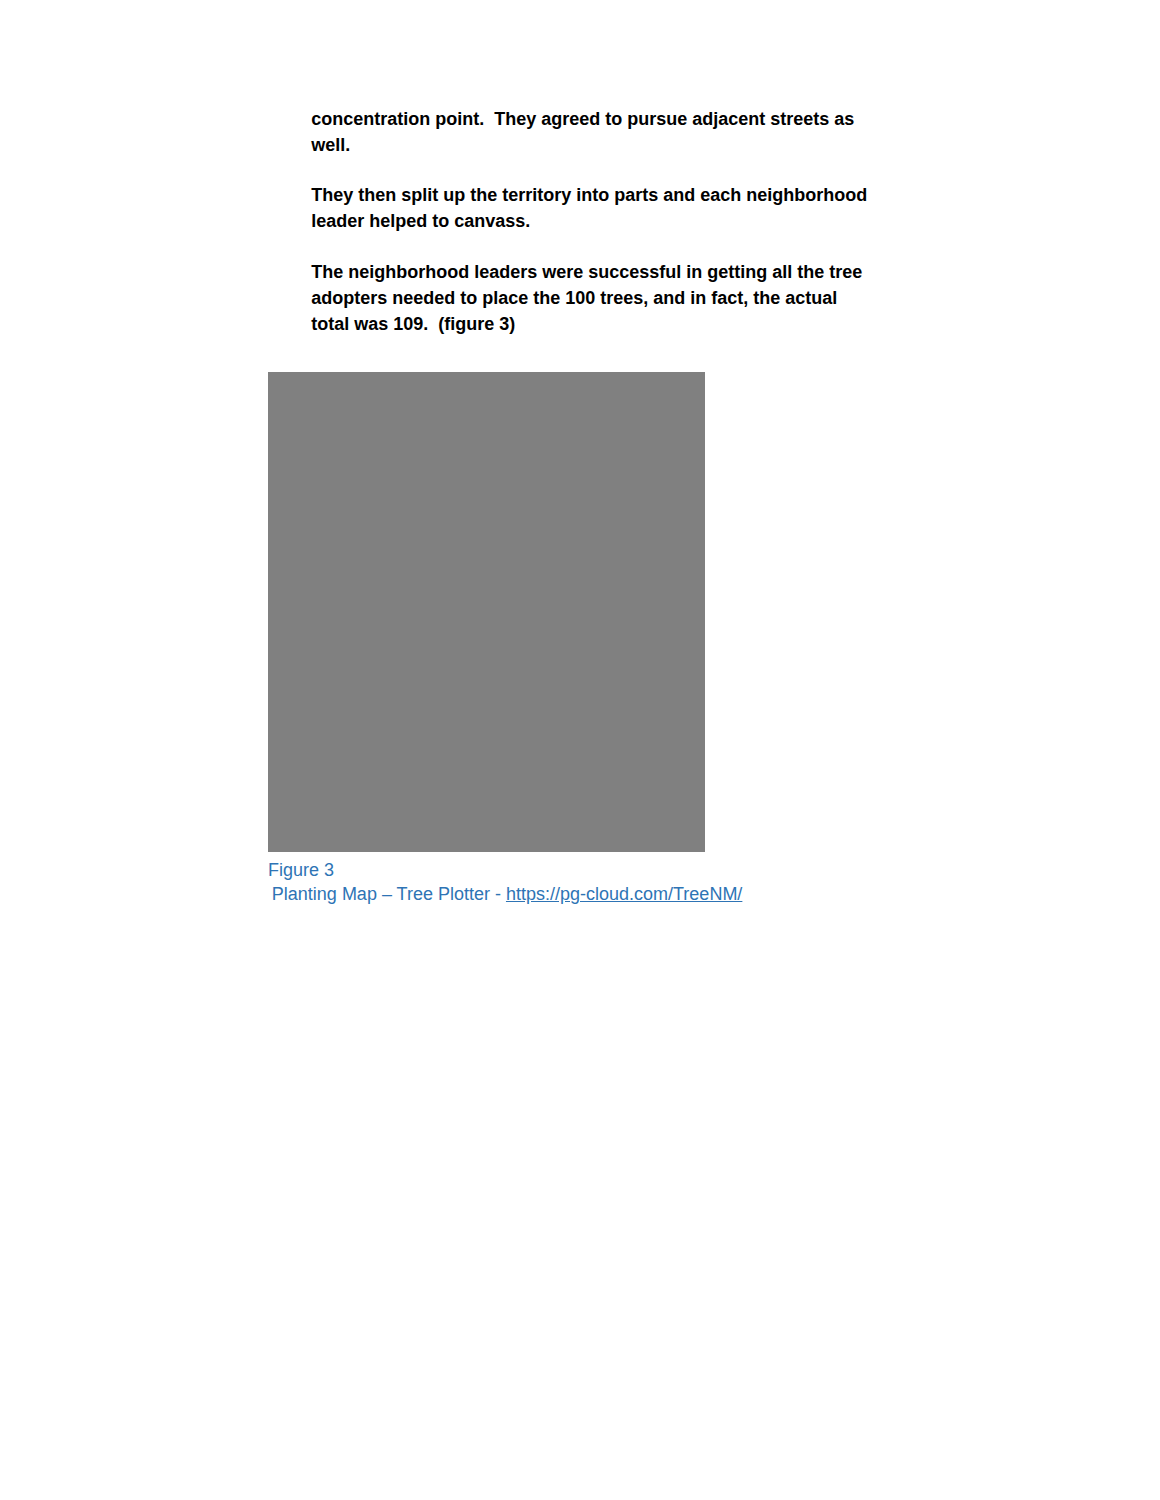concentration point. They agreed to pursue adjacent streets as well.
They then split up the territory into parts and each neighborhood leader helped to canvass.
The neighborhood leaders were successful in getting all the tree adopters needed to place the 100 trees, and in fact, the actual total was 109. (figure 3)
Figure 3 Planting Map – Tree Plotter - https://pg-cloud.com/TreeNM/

* * *

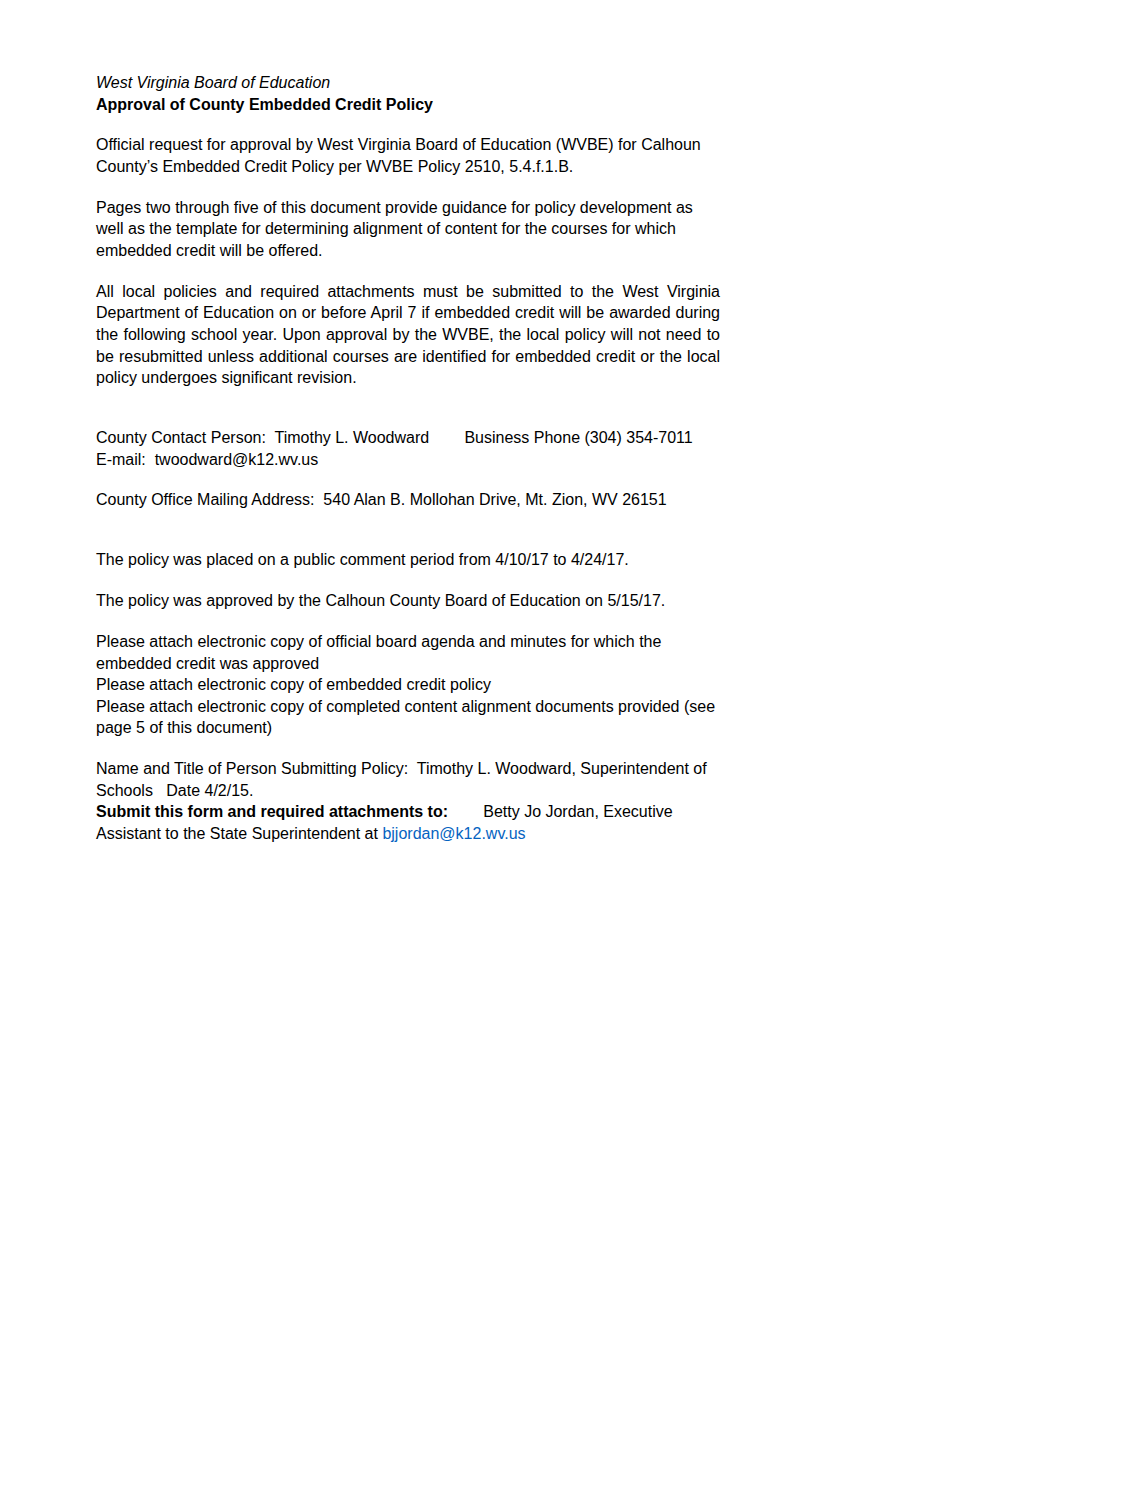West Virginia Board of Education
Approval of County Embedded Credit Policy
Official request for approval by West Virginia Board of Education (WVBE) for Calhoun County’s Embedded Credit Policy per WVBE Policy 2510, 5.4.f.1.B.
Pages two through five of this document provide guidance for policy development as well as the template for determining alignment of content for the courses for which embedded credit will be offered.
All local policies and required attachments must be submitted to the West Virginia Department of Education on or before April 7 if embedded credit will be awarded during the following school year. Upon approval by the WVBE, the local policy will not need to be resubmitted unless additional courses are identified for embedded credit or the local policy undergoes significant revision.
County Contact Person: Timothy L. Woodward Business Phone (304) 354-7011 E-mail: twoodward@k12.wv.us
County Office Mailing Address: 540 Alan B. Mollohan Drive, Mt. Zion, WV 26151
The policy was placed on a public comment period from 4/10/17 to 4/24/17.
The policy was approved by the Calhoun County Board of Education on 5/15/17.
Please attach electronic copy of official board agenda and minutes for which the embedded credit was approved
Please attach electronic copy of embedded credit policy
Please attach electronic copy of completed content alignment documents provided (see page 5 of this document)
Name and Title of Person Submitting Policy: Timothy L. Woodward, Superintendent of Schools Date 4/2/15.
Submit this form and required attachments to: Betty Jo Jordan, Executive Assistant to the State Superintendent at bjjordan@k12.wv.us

Task to carry out — Once the line with "Approval of County Embedded Credit Policy" is found in the records above, print exactly that line and every line after it through the line with "The policy was approved".

Response to the task —
Approval of County Embedded Credit Policy
Official request for approval by West Virginia Board of Education (WVBE) for Calhoun County’s Embedded Credit Policy per WVBE Policy 2510, 5.4.f.1.B.
Pages two through five of this document provide guidance for policy development as well as the template for determining alignment of content for the courses for which embedded credit will be offered.
All local policies and required attachments must be submitted to the West Virginia Department of Education on or before April 7 if embedded credit will be awarded during the following school year. Upon approval by the WVBE, the local policy will not need to be resubmitted unless additional courses are identified for embedded credit or the local policy undergoes significant revision.
County Contact Person: Timothy L. Woodward Business Phone (304) 354-7011 E-mail: twoodward@k12.wv.us
County Office Mailing Address: 540 Alan B. Mollohan Drive, Mt. Zion, WV 26151
The policy was placed on a public comment period from 4/10/17 to 4/24/17.
The policy was approved by the Calhoun County Board of Education on 5/15/17.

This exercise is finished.